Dopo lunga assenza, si riaffaccia tra le persone l’interesse per il sociale, la condivisione, la ricerca di percorsi e simboli unificanti. I milioni di partecipanti diretti e indiretti a vicende tra loro diverse, come il matrimonio reale e la beatificazione del grande Papa, provano anch’essi, in campi differenti, questo attuale bisogno. La nostra epoca sembra aver esaurito la passione esclusiva per l’individualismo; i cittadini riscoprono il fascino della partecipazione e condivisione.

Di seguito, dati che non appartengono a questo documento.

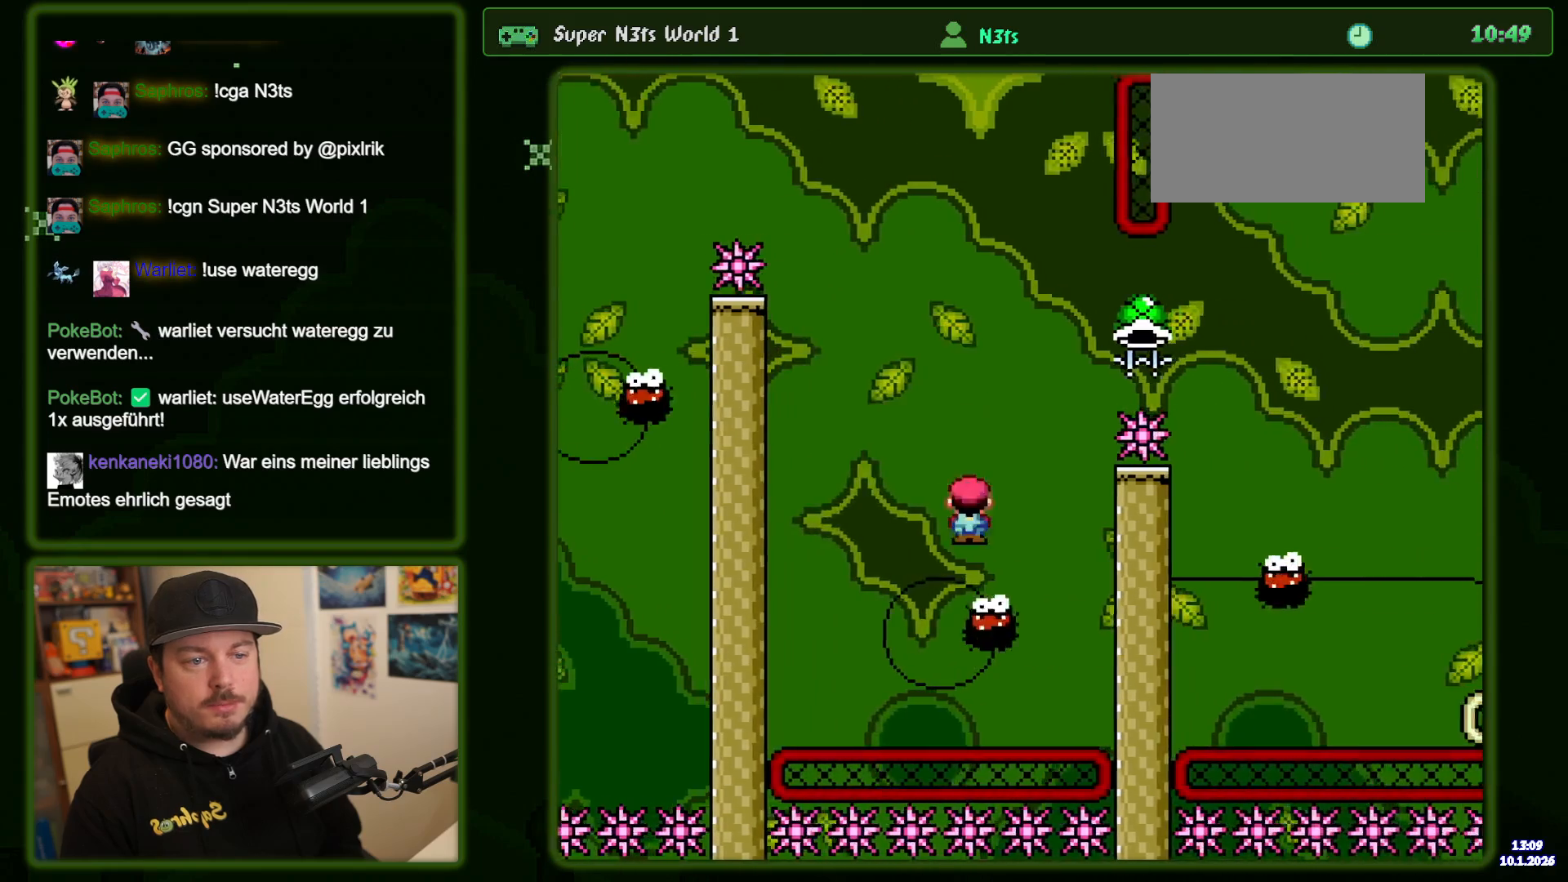
{"dt_ms": 500, "buttons": ["A", "DPAD_RIGHT"], "events": []}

Perfino nell’ambito più intimo delle persone infatti, nei loro sogni, erano già ricomparsi i riti, le comunità, gli altri; prima di queste celebrazioni anche televisive. D’altra parte anche le tecniche aziendali di gestione delle risorse umane avevano previsto il deperimento dell’individualismo ad ogni costo. Da tempo le aziende hanno notato il bisogno di apertura verso gli altri manifestato dai dipendenti, che rischiano depressioni e cali di motivazioni se vengono chiusi tra i due esclusivi obiettivi della competizione e del guadagno.
Sembra quasi che dopo il lungo ciclo di costruzione collettiva della ricchezza nazionale, iniziato subito dopo la fine della seconda guerra mondiale e ormai esaurita anche la successiva smania di ostentazione individuale, si stia manifestando un bisogno di “società degli individui”, di aggregazioni collettive, di riconoscimento delle diverse e nuove culture dei vari gruppi che si sono nel frattempo andati formando.
Come è naturale, quel laboratorio di comunicazione e di formazione che è la rete Internet ha il suo ruolo in questo processo.
I diversi gruppi giovanili, ad esempio, hanno imparato a riconoscersi e a comunicare intensamente tra di loro anche grazie alla rete, che suscita poi aspettative di aggregazioni più continuative: incontri, scambi, battaglie comuni.
Qualcosa del genere accade però anche in altri gruppi: minoranze sessuali, orientamenti religiosi, etnici, culturali. Qualche volta tutto si esaurisce in una frenetica messaggistica virtuale; ma più spesso, nel medio periodo, questi contatti suggeriscono l’opportunità di aggregazioni e azioni più concrete. Nascono così collegamenti, programmi, interessi riconosciuti come comuni.
La stessa cosa accade d’altra parte nella vita economica: la comunicazione e collaborazione tra piccole e medie imprese commerciali e industriali dà luogo a nuove opportunità e a un modo di muoversi più coordinato, come accade nelle aziende riunite nell’ormai estesissimo network della Rete Imprese Italia.
Dopo il processo di distruzione delle culture tradizionali, quella contadina, quella operaia, e quella familiare, sconvolte dal caotico sviluppo economico e del sistema di comunicazioni, si ha quasi l’impressione di assistere alla nascita di nuove culture di gruppo. Queste sono certo più limitate, parziali, ed in continuo mutamento rispetto ai grandi modelli di comportamento tradizionali. Però potrebbero gradualmente riempire quel vuoto che è stato il retroterra di tutti i malesseri sociali e i comportamenti devianti e distruttivi che hanno occupato le cronache degli ultimi anni.
È possibile che nascano nuovi gruppi di interesse, nuovi codici di riferimento, e forse anche nuove aggregazioni e nuovi modi di far politica. Non è neppure escluso che qualcosa del genere si stia già manifestando nell’intenso lavorio presente anche nella preparazione, in molte città d’Italia, delle prossime elezioni amministrative.
Cultura ed esigenze del territorio sono infatti tra le anime principali di questo processo di riorganizzazione sociale. Ancora sottotraccia, e tuttavia in azione.